The records below must be returned in full and unaltered.

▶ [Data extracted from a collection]
%%
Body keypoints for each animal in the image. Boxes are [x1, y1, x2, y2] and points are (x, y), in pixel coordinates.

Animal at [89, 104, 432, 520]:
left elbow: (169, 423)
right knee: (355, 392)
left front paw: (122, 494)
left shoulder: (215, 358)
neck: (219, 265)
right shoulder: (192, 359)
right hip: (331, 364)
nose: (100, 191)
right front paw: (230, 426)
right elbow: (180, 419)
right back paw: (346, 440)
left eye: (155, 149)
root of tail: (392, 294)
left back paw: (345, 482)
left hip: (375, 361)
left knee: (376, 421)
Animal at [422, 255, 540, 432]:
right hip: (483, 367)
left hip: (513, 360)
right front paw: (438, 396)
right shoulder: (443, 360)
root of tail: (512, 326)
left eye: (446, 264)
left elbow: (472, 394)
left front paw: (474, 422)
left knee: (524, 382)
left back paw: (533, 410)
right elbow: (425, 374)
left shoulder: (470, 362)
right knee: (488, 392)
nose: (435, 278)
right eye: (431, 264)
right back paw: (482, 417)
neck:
%%
▶ [WORKED SOLUTION]
Body keypoints for each animal in the image. Boxes are [x1, y1, x2, y2] and points are (x, y), in pixel coordinates.

Animal at [89, 104, 432, 520]:
left elbow: (169, 423)
right knee: (355, 392)
left front paw: (122, 494)
left shoulder: (215, 358)
neck: (219, 265)
right shoulder: (192, 359)
right hip: (331, 364)
nose: (100, 191)
right front paw: (230, 426)
right elbow: (180, 419)
right back paw: (346, 440)
left eye: (155, 149)
root of tail: (392, 294)
left back paw: (345, 482)
left hip: (375, 361)
left knee: (376, 421)
Animal at [422, 255, 540, 432]:
right hip: (483, 367)
left hip: (513, 360)
right front paw: (438, 396)
right shoulder: (443, 360)
root of tail: (512, 326)
left eye: (446, 264)
left elbow: (472, 394)
left front paw: (474, 422)
left knee: (524, 382)
left back paw: (533, 410)
right elbow: (425, 374)
left shoulder: (470, 362)
right knee: (488, 392)
nose: (435, 278)
right eye: (431, 264)
right back paw: (482, 417)
neck:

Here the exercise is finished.